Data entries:
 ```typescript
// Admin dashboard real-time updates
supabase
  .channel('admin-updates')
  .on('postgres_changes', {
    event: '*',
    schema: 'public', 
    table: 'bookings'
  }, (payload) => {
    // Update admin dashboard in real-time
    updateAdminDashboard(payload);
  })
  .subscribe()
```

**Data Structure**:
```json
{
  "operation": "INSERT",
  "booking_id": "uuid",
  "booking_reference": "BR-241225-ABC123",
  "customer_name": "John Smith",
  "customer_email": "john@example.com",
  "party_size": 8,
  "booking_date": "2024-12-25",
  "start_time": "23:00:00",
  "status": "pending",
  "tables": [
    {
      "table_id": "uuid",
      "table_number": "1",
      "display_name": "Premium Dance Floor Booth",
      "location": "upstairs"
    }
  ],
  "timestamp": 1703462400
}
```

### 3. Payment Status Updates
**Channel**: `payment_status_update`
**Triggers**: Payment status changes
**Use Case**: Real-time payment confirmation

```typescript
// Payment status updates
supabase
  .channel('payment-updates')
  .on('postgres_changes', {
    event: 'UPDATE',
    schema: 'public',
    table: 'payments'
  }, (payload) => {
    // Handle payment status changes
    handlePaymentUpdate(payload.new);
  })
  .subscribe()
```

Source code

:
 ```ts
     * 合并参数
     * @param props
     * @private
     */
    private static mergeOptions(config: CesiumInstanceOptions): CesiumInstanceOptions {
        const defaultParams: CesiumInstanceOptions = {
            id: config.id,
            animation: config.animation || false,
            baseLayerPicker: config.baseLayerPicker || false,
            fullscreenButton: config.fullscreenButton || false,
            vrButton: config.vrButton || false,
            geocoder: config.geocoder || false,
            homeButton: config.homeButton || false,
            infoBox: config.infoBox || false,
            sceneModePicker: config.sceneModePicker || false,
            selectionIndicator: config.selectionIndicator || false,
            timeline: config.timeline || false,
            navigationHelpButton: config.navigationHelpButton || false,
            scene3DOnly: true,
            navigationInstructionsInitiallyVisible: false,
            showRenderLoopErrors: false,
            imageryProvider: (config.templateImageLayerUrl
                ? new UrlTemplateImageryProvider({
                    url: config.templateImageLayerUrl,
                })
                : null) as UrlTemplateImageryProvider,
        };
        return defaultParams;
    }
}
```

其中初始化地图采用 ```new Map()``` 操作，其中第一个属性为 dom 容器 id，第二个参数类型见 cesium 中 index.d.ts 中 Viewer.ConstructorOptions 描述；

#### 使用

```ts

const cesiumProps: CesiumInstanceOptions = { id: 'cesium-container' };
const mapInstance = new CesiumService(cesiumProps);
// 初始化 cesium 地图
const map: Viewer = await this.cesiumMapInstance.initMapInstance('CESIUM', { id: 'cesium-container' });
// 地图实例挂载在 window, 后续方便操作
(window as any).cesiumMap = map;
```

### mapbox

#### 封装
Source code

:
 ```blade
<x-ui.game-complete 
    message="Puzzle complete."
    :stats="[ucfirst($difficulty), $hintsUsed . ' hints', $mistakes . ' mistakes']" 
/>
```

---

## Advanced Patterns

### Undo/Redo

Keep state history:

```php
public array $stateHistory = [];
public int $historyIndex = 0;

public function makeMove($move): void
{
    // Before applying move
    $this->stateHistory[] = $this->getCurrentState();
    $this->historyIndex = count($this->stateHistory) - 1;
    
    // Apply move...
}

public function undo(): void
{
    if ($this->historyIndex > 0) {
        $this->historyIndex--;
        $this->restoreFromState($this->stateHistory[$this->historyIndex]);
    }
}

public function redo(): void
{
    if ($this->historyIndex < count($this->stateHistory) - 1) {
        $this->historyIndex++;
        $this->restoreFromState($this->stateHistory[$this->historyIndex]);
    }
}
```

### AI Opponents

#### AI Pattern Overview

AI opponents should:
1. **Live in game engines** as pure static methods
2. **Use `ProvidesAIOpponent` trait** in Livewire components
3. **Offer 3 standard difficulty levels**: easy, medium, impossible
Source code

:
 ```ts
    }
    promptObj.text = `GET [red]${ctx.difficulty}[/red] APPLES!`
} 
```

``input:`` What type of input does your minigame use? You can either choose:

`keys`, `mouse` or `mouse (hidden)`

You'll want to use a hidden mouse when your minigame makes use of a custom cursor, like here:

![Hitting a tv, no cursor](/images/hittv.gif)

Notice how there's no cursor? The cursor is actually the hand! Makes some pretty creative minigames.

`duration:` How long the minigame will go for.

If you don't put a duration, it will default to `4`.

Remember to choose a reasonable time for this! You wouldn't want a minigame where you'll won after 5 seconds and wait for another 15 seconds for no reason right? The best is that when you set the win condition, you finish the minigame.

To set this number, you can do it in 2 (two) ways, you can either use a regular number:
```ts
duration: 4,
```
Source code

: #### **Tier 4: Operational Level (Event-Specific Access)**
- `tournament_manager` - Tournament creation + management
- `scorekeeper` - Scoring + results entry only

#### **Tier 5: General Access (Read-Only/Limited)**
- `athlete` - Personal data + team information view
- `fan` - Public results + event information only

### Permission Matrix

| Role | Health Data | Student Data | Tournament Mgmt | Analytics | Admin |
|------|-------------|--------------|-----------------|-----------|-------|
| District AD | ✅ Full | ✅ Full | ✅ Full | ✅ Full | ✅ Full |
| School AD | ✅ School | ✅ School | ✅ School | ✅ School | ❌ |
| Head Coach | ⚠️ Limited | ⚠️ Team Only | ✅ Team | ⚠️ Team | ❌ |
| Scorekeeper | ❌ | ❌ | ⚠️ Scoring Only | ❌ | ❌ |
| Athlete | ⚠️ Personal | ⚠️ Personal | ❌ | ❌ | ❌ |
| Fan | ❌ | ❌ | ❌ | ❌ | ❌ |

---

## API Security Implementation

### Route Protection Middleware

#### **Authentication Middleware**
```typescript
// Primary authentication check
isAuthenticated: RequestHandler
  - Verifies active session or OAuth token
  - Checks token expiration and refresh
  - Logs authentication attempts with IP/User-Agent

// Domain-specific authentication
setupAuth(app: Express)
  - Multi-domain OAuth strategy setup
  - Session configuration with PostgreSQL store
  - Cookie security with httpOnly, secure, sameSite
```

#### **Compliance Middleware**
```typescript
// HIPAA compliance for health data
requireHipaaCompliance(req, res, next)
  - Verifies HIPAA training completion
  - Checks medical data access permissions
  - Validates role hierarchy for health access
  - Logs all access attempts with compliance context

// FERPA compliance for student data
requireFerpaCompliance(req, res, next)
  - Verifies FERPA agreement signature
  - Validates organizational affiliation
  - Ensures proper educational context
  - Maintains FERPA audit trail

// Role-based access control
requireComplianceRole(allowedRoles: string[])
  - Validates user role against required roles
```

Problem requirements
In the answer, every line above should be retyped exactly.

Written reply
 ```typescript
// Admin dashboard real-time updates
supabase
  .channel('admin-updates')
  .on('postgres_changes', {
    event: '*',
    schema: 'public', 
    table: 'bookings'
  }, (payload) => {
    // Update admin dashboard in real-time
    updateAdminDashboard(payload);
  })
  .subscribe()
```

**Data Structure**:
```json
{
  "operation": "INSERT",
  "booking_id": "uuid",
  "booking_reference": "BR-241225-ABC123",
  "customer_name": "John Smith",
  "customer_email": "john@example.com",
  "party_size": 8,
  "booking_date": "2024-12-25",
  "start_time": "23:00:00",
  "status": "pending",
  "tables": [
    {
      "table_id": "uuid",
      "table_number": "1",
      "display_name": "Premium Dance Floor Booth",
      "location": "upstairs"
    }
  ],
  "timestamp": 1703462400
}
```

### 3. Payment Status Updates
**Channel**: `payment_status_update`
**Triggers**: Payment status changes
**Use Case**: Real-time payment confirmation

```typescript
// Payment status updates
supabase
  .channel('payment-updates')
  .on('postgres_changes', {
    event: 'UPDATE',
    schema: 'public',
    table: 'payments'
  }, (payload) => {
    // Handle payment status changes
    handlePaymentUpdate(payload.new);
  })
  .subscribe()
```

Source code

:
 ```ts
     * 合并参数
     * @param props
     * @private
     */
    private static mergeOptions(config: CesiumInstanceOptions): CesiumInstanceOptions {
        const defaultParams: CesiumInstanceOptions = {
            id: config.id,
            animation: config.animation || false,
            baseLayerPicker: config.baseLayerPicker || false,
            fullscreenButton: config.fullscreenButton || false,
            vrButton: config.vrButton || false,
            geocoder: config.geocoder || false,
            homeButton: config.homeButton || false,
            infoBox: config.infoBox || false,
            sceneModePicker: config.sceneModePicker || false,
            selectionIndicator: config.selectionIndicator || false,
            timeline: config.timeline || false,
            navigationHelpButton: config.navigationHelpButton || false,
            scene3DOnly: true,
            navigationInstructionsInitiallyVisible: false,
            showRenderLoopErrors: false,
            imageryProvider: (config.templateImageLayerUrl
                ? new UrlTemplateImageryProvider({
                    url: config.templateImageLayerUrl,
                })
                : null) as UrlTemplateImageryProvider,
        };
        return defaultParams;
    }
}
```

其中初始化地图采用 ```new Map()``` 操作，其中第一个属性为 dom 容器 id，第二个参数类型见 cesium 中 index.d.ts 中 Viewer.ConstructorOptions 描述；

#### 使用

```ts

const cesiumProps: CesiumInstanceOptions = { id: 'cesium-container' };
const mapInstance = new CesiumService(cesiumProps);
// 初始化 cesium 地图
const map: Viewer = await this.cesiumMapInstance.initMapInstance('CESIUM', { id: 'cesium-container' });
// 地图实例挂载在 window, 后续方便操作
(window as any).cesiumMap = map;
```

### mapbox

#### 封装
Source code

:
 ```blade
<x-ui.game-complete 
    message="Puzzle complete."
    :stats="[ucfirst($difficulty), $hintsUsed . ' hints', $mistakes . ' mistakes']" 
/>
```

---

## Advanced Patterns

### Undo/Redo

Keep state history:

```php
public array $stateHistory = [];
public int $historyIndex = 0;

public function makeMove($move): void
{
    // Before applying move
    $this->stateHistory[] = $this->getCurrentState();
    $this->historyIndex = count($this->stateHistory) - 1;
    
    // Apply move...
}

public function undo(): void
{
    if ($this->historyIndex > 0) {
        $this->historyIndex--;
        $this->restoreFromState($this->stateHistory[$this->historyIndex]);
    }
}

public function redo(): void
{
    if ($this->historyIndex < count($this->stateHistory) - 1) {
        $this->historyIndex++;
        $this->restoreFromState($this->stateHistory[$this->historyIndex]);
    }
}
```

### AI Opponents

#### AI Pattern Overview

AI opponents should:
1. **Live in game engines** as pure static methods
2. **Use `ProvidesAIOpponent` trait** in Livewire components
3. **Offer 3 standard difficulty levels**: easy, medium, impossible
Source code

:
 ```ts
    }
    promptObj.text = `GET [red]${ctx.difficulty}[/red] APPLES!`
} 
```

``input:`` What type of input does your minigame use? You can either choose:

`keys`, `mouse` or `mouse (hidden)`

You'll want to use a hidden mouse when your minigame makes use of a custom cursor, like here:

![Hitting a tv, no cursor](/images/hittv.gif)

Notice how there's no cursor? The cursor is actually the hand! Makes some pretty creative minigames.

`duration:` How long the minigame will go for.

If you don't put a duration, it will default to `4`.

Remember to choose a reasonable time for this! You wouldn't want a minigame where you'll won after 5 seconds and wait for another 15 seconds for no reason right? The best is that when you set the win condition, you finish the minigame.

To set this number, you can do it in 2 (two) ways, you can either use a regular number:
```ts
duration: 4,
```
Source code

: #### **Tier 4: Operational Level (Event-Specific Access)**
- `tournament_manager` - Tournament creation + management
- `scorekeeper` - Scoring + results entry only

#### **Tier 5: General Access (Read-Only/Limited)**
- `athlete` - Personal data + team information view
- `fan` - Public results + event information only

### Permission Matrix

| Role | Health Data | Student Data | Tournament Mgmt | Analytics | Admin |
|------|-------------|--------------|-----------------|-----------|-------|
| District AD | ✅ Full | ✅ Full | ✅ Full | ✅ Full | ✅ Full |
| School AD | ✅ School | ✅ School | ✅ School | ✅ School | ❌ |
| Head Coach | ⚠️ Limited | ⚠️ Team Only | ✅ Team | ⚠️ Team | ❌ |
| Scorekeeper | ❌ | ❌ | ⚠️ Scoring Only | ❌ | ❌ |
| Athlete | ⚠️ Personal | ⚠️ Personal | ❌ | ❌ | ❌ |
| Fan | ❌ | ❌ | ❌ | ❌ | ❌ |

---

## API Security Implementation

### Route Protection Middleware

#### **Authentication Middleware**
```typescript
// Primary authentication check
isAuthenticated: RequestHandler
  - Verifies active session or OAuth token
  - Checks token expiration and refresh
  - Logs authentication attempts with IP/User-Agent

// Domain-specific authentication
setupAuth(app: Express)
  - Multi-domain OAuth strategy setup
  - Session configuration with PostgreSQL store
  - Cookie security with httpOnly, secure, sameSite
```

#### **Compliance Middleware**
```typescript
// HIPAA compliance for health data
requireHipaaCompliance(req, res, next)
  - Verifies HIPAA training completion
  - Checks medical data access permissions
  - Validates role hierarchy for health access
  - Logs all access attempts with compliance context

// FERPA compliance for student data
requireFerpaCompliance(req, res, next)
  - Verifies FERPA agreement signature
  - Validates organizational affiliation
  - Ensures proper educational context
  - Maintains FERPA audit trail

// Role-based access control
requireComplianceRole(allowedRoles: string[])
  - Validates user role against required roles
```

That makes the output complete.